To ensure the smooth implementation of the low-carbon development plan in the Yellow River Basin, the Yellow River Basin should make every effort to complete the control of population size within 401.3 million, maintain stable economic growth, reduce carbon emission intensity to 1.25, increase urbanization rate to 79.05%, increase the proportion of non-fossil energy to 22.34%, and reduce the proportion of secondary industry added value to GDP to 36.18% by 2030 In addition, we will adjust the economic structure, transform the mode of economic development, and strive to actively expand domestic demand. The study’s findings can help policy makers develop appropriate energy-saving and emission-reduction measures in addition to serving as a theoretical foundation for the overall construction of a peak carbon emission management framework in the Yellow River Basin and the formulation of reasonable socioeconomic development and carbon emission reduction targets.

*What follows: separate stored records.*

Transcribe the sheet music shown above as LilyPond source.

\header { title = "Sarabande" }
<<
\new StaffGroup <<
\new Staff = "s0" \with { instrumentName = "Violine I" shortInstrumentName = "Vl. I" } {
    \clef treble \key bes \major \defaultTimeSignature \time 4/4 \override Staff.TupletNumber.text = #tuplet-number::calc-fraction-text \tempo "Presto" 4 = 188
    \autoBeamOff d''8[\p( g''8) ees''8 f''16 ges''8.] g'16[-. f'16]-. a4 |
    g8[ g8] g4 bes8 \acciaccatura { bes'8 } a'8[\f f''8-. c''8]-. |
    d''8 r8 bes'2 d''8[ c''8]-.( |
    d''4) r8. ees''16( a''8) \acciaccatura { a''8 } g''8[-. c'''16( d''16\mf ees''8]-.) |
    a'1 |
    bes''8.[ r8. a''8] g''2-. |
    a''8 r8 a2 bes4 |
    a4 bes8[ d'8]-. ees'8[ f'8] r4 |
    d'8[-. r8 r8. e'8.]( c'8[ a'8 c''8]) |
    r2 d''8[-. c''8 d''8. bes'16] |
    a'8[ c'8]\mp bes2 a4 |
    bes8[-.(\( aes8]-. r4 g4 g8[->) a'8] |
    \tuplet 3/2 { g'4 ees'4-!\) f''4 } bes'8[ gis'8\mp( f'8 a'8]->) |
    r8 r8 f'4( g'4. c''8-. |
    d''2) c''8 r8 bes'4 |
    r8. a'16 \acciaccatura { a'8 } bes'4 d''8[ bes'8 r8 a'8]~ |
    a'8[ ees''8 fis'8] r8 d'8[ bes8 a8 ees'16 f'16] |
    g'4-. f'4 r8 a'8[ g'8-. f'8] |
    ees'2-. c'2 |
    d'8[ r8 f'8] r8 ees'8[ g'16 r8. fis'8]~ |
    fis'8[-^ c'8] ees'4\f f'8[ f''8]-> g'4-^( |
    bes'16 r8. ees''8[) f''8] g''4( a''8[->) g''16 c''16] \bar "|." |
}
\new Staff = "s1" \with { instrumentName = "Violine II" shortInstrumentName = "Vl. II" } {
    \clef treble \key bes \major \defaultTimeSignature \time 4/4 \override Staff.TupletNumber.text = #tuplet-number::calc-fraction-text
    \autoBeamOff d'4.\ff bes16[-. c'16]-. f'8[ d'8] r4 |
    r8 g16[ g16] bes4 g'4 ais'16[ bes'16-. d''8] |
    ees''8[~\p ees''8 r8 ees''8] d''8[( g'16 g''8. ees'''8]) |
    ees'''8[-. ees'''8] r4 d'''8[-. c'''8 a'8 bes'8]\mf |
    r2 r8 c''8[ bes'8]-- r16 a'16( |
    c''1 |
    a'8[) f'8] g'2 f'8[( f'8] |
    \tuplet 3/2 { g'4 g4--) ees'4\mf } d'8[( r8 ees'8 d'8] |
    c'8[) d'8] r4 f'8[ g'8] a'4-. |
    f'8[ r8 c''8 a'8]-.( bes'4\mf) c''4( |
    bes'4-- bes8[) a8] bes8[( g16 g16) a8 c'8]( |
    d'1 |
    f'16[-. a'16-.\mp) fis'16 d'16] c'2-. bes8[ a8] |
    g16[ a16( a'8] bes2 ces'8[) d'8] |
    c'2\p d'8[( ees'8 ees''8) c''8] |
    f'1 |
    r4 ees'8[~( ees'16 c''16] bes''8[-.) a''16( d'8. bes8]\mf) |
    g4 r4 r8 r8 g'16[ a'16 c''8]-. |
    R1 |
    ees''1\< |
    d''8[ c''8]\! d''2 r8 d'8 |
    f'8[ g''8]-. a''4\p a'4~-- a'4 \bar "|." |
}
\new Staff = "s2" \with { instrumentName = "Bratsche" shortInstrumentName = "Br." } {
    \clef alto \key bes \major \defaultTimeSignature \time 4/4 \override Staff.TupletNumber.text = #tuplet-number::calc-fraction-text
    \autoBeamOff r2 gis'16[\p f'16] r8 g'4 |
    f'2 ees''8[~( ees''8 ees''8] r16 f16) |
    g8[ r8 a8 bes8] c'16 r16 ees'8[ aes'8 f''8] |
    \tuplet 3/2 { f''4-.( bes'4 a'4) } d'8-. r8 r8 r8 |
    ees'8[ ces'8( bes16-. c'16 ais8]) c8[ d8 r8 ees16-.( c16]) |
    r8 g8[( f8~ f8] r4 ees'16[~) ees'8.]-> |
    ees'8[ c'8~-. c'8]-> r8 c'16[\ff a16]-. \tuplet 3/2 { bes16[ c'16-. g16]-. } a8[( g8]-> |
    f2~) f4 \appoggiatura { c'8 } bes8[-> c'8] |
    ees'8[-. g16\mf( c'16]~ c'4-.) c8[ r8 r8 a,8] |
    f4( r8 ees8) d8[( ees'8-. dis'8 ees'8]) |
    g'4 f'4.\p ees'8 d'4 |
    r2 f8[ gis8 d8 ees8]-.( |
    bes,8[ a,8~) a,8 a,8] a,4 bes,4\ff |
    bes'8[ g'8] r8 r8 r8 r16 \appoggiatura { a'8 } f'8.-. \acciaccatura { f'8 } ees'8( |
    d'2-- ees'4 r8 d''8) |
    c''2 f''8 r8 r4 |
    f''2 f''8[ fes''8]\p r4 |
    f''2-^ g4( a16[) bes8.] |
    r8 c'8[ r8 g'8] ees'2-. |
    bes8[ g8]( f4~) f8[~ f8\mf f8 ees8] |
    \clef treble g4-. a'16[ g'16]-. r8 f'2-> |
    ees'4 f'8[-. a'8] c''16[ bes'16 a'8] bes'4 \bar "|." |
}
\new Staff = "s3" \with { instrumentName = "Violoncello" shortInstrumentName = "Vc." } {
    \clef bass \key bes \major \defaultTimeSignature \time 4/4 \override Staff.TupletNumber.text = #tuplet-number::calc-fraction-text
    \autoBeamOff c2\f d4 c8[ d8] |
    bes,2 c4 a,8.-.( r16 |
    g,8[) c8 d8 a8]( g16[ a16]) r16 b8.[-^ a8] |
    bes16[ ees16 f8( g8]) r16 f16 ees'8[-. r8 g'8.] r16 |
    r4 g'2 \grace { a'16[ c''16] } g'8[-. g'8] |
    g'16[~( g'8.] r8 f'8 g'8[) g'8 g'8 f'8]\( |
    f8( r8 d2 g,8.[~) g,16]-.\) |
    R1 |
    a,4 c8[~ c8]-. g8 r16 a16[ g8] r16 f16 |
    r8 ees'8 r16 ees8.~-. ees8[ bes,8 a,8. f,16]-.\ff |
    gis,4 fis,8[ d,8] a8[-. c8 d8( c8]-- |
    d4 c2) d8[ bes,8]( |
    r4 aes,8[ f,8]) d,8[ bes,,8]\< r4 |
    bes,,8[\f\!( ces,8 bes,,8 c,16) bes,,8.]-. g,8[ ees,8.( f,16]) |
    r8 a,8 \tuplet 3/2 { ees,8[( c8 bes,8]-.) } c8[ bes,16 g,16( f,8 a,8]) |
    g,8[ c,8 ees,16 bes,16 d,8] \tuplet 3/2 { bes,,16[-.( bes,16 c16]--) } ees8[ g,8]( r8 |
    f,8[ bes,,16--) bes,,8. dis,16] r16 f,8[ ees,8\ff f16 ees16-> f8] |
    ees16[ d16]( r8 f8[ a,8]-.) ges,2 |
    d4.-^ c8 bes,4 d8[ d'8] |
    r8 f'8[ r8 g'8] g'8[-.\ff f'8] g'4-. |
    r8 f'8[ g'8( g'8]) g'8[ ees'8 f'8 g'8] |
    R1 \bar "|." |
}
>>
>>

The starting point of this paper is to jointly achieve the carbon peak target in the Yellow River Basin and to promote high-quality and synergistic development in the Yellow River Basin. Therefore, based on the results of this paper, the following suggestions are made: 1. The main source of carbon emissions in Qinghai Province is the scale of economic activities. In view of the fact that Qinghai province has the lowest carbon emissions in the Yellow River basin and its economy is relatively backward compared to other places, the main focus of Qinghai is on economic development. 2. The increase of carbon emissions in four provinces, namely Inner Mongolia, Ningxia, Henan and Shandong, is due to the expansion of population size. Shandong and Henan, as large population provinces, should control the population growth appropriately.3. For Shaanxi and Shanxi, which are large energy provinces, there are cases of successful transformation of clean coal technology and high-efficiency pulverized coal type industrial boilers, as well as the experience of successful research and development of high-efficiency equipment, so they should continue to invest in this direction and promote the efficient use of coal.4. For Gansu, the increase of carbon emissions mainly comes from economic development. Therefore, the energy supply-side reform should be promoted to make the energy-related industries develop in the direction of green and intelligent. Maximize the efficiency of energy utilization, improve the conversion capacity of natural gas, coal, oil and other energy sources, and build a high-end green energy industrial base.